SPOILERS de la primera temporada de Nashville
Nashville es esa serie de la que nadie hablaba hasta que ha
acabado. Pero no en plan calidad retrospectiva a lo The Wire; el culebrón
funciona mejor a lo montaña rusa. Cuando estás arriba el mamarrachismo
noventero te hace pasarlas putas, pero cuando te bajas estás loco por
repetir, sobre todo si hay cliffhanger con slow motion de por medio, y ya se sabe que en este
blog somos muy de la soap-opera de prime time. La fórmula culebronazo meets
musical con acordes country hizo de Nashville uno de los proyectos más
simpáticos de los Upfronts 2012 (este blog es tanto de la soap-opera como de
las Dixie Chicks), no solo por el divismo que prometían los tirones de pelo
entre dos reinas del banjo, sino porque Connie Britton iba a ser una de ellas,
la más reina, Rayna, que no se llama así en la ficción gratuitamente. Sin
embargo, la promesa de ABC, que comparte género y parrilla con otras más
mainstream como Revenge o Scandal, se desvaneció tras un piloto muy meh en el
que guión y canciones eran mucho más horribles de lo esperado.
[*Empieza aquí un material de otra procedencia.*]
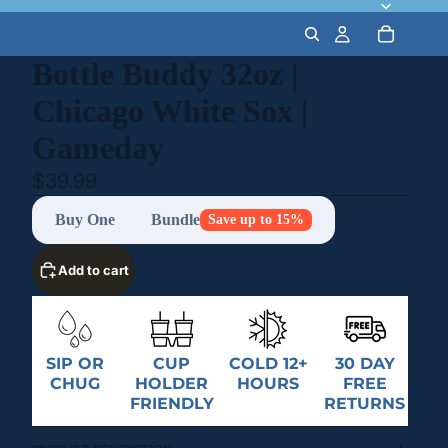
Bottle Buddy 32oz |
Chicago White Sox |
Gameday
$39.99
Buy One
Bundle
Save up to 15%
Add to cart
SIP OR
CUP
COLD 12+
30 DAY
CHUG
HOLDER
HOURS
FREE
FRIENDLY
RETURNS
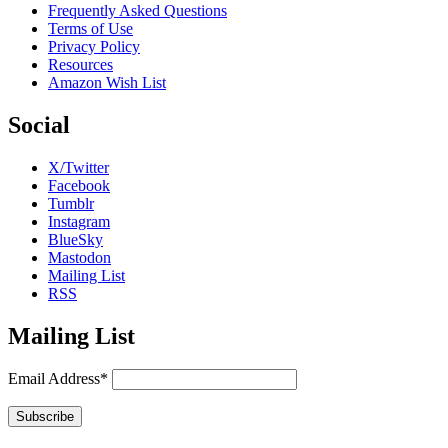
Frequently Asked Questions
Terms of Use
Privacy Policy
Resources
Amazon Wish List
Social
X/Twitter
Facebook
Tumblr
Instagram
BlueSky
Mastodon
Mailing List
RSS
Mailing List
Email Address*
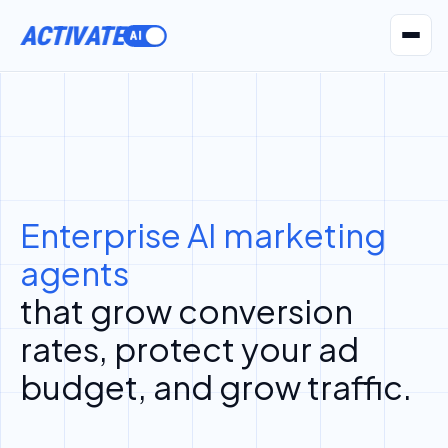
ACTIVATE
AI Agents
Pr
Enterprise AI marketing
agents
that grow conversion
rates, protect your ad
budget, and grow traffic.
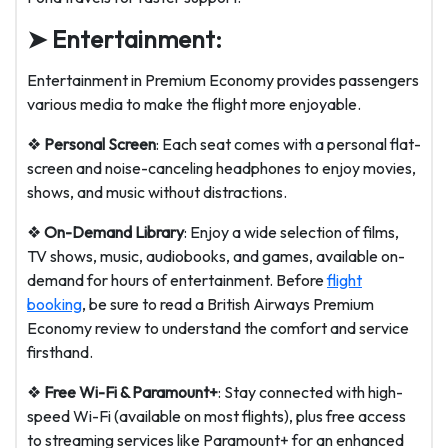
➤ Entertainment:
Entertainment in Premium Economy provides passengers
various media to make the flight more enjoyable.
❖
Personal Screen
: Each seat comes with a personal flat-
screen and noise-canceling headphones to enjoy movies,
shows, and music without distractions.
❖
On-Demand Library
: Enjoy a wide selection of films,
TV shows, music, audiobooks, and games, available on-
demand for hours of entertainment. Before
flight
booking
, be sure to read a British Airways Premium
Economy review to understand the comfort and service
firsthand.
❖
Free Wi-Fi & Paramount+
: Stay connected with high-
speed Wi-Fi (available on most flights), plus free access
to streaming services like Paramount+ for an enhanced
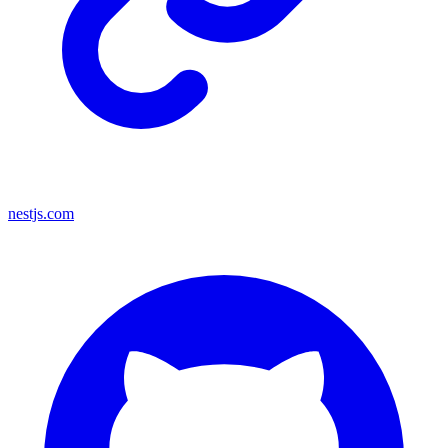
nestjs.com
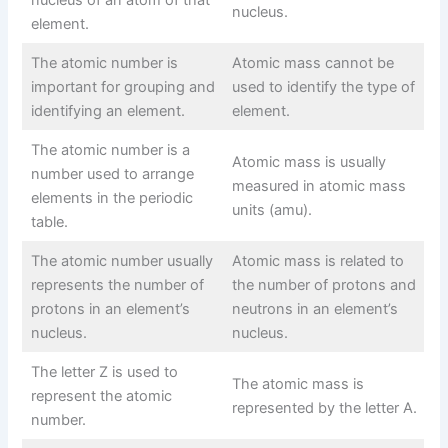
nucleus.
element.
The atomic number is
Atomic mass cannot be
important for grouping and
used to identify the type of
identifying an element.
element.
The atomic number is a
Atomic mass is usually
number used to arrange
measured in atomic mass
elements in the periodic
units (amu).
table.
The atomic number usually
Atomic mass is related to
represents the number of
the number of protons and
protons in an element’s
neutrons in an element’s
nucleus.
nucleus.
The letter Z is used to
The atomic mass is
represent the atomic
represented by the letter A.
number.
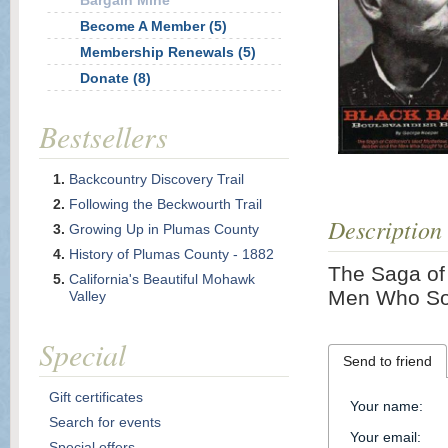
Bargain Mine
Become A Member (5)
Membership Renewals (5)
Donate (8)
Bestsellers
Backcountry Discovery Trail
Following the Beckwourth Trail
Description
Growing Up in Plumas County
History of Plumas County - 1882
The Saga of 
California's Beautiful Mohawk
Men Who Sou
Valley
Special
Send to friend
Gift certificates
Your name
:
Search for events
Your email
:
Special offers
Pero qué bien le
sienta lo cutre a una serie como Nashville que 21 capítulos y algunos cuernos,
divorcios e hijos ilegítimos después está en todas las home de blog. Y el country se lo dejamos a las Dixie Chicks.
Y lo del cliffhanger con slow motion va en serio, por algo es
Nashville el culebrón más vintage. La escala es la siguiente: Revenge es la
más contemporánea, con twists que tiran de explosión y contraseña de base de
datos; Dallas consagra las telenovelas latinas de la década de los 2000 pero
también tiene tablet y Windows 9, y Nashville es pura guitarra, giro venezolano y
recurso noventero a lo cliffhanger con slow motion. El placer está servido. La
pelea de gatas entre la veterana y la advenediza es un rito de paso del género,
y aunque ha sido ése el atractivo de la serie, Nashville no ha podido con los
tándem Hewes-Parsons (Damages también era muy del culebrón) o Grayson-Clarke. La
cuestión es que la intención de Callie Khouri, oscarizada por el guión de Thelma
y Louise y hoy creadora de Nashville, no era honrar al género sino componer un
relato sobre la industria musical; el resultado, tan superficial que ha quedado
para hacer compañía a la Sue Ellen Ewing de turno. El enfrentamiento entre
Rayna James (Britton), una veterana del country que reivindica su gloria, y Juliette Barnes (Hayden Pannetiere), una joven estrella que huye del taylorswiftismo, no consigue contar nada nuevo sobre
eso tan jodido que dicen que es la fama.
Lo estrictamente musical tampoco nos invita a tomarnos Nashville en
serio, y eso que el encargado de tal tarea
es T-Bone Burnett, compositor clave de la industria y marido de
Khouri. El equipo del productor no ha logrado sacar más de un par de temas
interesantes (Casino, de Clare Bowen y Sam Palladio, y las actuaciones de
Lennon y Maissy Stella, que interpretan a las hijas de Rayna James, son lo
mejor de la serie), ni siquiera cantados por las protagonistas (y gracias,
porque son letales al micrófono). Si añadimos las disputas de producción que comentaba Deadline y el descontento de Connie Britton hacia el pésimo guión,
nos quedamos con una serie atomizada sin demasiado potencial que puede dar
gracias por seguir viva. A falta de un gran musical, genialérrimas son las tortas de Rayna y Juliette en plena gira: amores y paternidades imposibles (no hay forma de que Rayna y Deacon echen un polvo a gusto);
intrigas políticas de andar por casa (las del pánfilo alcalde Conrad, ex marido
de la James, y su suegro); ligoteos empalagosos sobre el escenario (Scarlett y Gunnar, la
mejor opción musical de Nashville), y dramas familiares variados (lo de
Juliette y su madre es de soap-opera de libro). Un culebrón como Dios manda, y encima con canciones pegadizas.